■ **Document passage**
Leaders: you can’t call yourself transparent if you’re not doing this

By Diana Jones

December 03, 2021

Keeping personal lives completely separate and private from professional is a fundamental mistake. Prior to the COVID-19 pandemic, businesses and leaders relied on social events, business lunches, and team dinners for their executives to make personal connections and discover shared interests.

Mostly these private and personal conversations were confined to small groups of twos or threes. Some of these conversations were inappropriate and damaging, particularly to women. Formal lines of communication were crossed as staff talked with bosses. In every organization this informal network of personal connections creates a sense of belonging, people who know what was going on, and who to problem solve with to get things done.

■ **Recorded information**
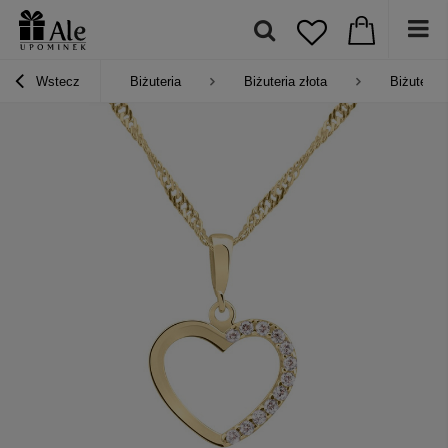
Wstecz
Biżuteria
Biżuteria złota
Biżuteria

■ **Work item**
According to the leadership article, what did businesses and leaders rely on before the COVID-19 pandemic for their executives to make personal connections?

■ **Answer box**
Social events, business lunches, and team dinners.